The People's Mujahadeen of Iran had won a legal battle in the EU's Court of Justice last year when the court annulled a 2002 decision to freeze all European assets of the group, known by the acronyms PMOI and MEK.

It was the first time an appeal to the EU's terror list was successful at the EU court.

However, the EU's Council of Ministers, which represents all 27 EU governments, has refused so far to remove the group from its list.

EU governments had asked the group to submit a legal reply to the ruling to state why it should not be on the list. The ruling had said EU governments failed to give the group a fair hearing.

A Jan. 30 meeting of EU finance ministers gave the group until March 1 "to present its views, together with any supporting documentation," to prove why it should be removed.

"There can be no question of the Council being able to maintain the PMOI on the list," said Mohammad Mohaddessin, a member of the National Council of Resistance of Iran — an umbrella group that includes the PMOI. Several European Parliament lawmakers and national lawmakers have backed the group's cause.
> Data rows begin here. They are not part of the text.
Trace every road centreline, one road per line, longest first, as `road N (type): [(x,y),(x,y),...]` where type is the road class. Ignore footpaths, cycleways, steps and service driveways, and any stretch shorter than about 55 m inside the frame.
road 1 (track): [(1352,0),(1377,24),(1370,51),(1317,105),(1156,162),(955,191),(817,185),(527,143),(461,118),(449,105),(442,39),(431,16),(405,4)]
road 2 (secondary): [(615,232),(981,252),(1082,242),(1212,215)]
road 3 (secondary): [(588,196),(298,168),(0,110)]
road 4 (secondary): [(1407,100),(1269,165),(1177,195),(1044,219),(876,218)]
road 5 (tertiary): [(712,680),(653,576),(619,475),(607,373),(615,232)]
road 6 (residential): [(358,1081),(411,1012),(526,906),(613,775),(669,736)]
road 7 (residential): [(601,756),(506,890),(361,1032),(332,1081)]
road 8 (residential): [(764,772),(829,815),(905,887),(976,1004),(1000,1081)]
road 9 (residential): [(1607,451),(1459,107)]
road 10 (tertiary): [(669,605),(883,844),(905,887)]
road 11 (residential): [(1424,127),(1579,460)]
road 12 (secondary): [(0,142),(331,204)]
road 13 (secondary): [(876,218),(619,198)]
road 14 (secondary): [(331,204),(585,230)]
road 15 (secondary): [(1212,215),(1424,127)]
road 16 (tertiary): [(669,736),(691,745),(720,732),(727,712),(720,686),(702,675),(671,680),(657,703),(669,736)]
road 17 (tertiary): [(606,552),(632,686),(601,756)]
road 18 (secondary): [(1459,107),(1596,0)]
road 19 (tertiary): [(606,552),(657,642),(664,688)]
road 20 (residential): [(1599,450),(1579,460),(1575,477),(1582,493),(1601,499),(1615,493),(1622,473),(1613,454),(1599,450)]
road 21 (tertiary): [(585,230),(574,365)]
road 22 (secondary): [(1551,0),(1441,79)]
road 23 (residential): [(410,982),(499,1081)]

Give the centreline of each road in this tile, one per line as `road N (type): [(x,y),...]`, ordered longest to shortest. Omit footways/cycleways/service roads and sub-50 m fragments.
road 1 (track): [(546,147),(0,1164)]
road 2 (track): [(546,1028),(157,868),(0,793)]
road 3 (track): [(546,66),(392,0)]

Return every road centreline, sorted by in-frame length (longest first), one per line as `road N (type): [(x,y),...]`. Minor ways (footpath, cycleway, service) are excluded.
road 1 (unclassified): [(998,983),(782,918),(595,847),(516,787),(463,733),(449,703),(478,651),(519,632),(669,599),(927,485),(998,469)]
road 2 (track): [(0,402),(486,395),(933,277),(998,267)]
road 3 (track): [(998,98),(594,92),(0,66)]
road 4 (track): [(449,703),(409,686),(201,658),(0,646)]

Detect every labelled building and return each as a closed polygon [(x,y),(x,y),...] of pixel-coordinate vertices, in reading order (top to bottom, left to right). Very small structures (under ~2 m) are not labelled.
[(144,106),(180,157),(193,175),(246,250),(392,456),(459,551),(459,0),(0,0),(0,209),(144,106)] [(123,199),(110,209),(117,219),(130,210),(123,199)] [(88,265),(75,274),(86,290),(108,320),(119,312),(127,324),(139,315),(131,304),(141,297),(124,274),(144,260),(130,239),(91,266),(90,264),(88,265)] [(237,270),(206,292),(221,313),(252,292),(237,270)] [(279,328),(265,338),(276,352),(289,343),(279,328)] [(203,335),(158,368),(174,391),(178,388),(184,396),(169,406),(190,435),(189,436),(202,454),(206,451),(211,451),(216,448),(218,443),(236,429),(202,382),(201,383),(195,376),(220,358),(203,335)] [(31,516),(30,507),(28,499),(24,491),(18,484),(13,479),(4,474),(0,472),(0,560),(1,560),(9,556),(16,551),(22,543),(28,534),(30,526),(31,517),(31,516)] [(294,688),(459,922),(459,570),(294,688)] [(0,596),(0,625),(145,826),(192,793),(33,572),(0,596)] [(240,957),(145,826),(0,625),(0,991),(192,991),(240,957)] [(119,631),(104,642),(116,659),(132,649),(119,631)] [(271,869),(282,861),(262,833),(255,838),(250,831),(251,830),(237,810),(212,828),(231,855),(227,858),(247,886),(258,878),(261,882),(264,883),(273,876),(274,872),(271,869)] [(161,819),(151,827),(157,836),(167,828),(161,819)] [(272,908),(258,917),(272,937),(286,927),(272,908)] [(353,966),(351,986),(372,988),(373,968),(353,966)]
The letter submitted to EU legal experts and seen by The Associated Press said that keeping the group on the list was "unlawful" following the EU court's decision. It argued that the decision to place the PMOI on the list was based "only on material available in March 2001, and not thereafter and cannot possibly be sufficient now to constitute a relevant decision" to keep the group listed and its assets frozen.

The EU's legal team of experts at the Council has said it would study the reply before any final decision on the list, which includes groups and people like Osama bin Laden, Hamas and al-Qaida.

The list is regularly reviewed, usually every six months.

The legal counsel to the 27 EU governments, Jean-Claude Piris said in December that the judgment did not call into question the original decision that the Mujahadeen is a terrorist organization, but that the EU court annulled the decision because of procedure.

The U.S. also lists the group as a terrorist organization.

However, the PMOI, founded by students at Tehran University in the 1960s, insists it advocates the overthrow of Iran's hard-line clerical regime in Tehran by peaceful means.

The list, set up after the terror attacks on Sept. 11, 2001, is done in secret by a special committee of security representatives from each member state.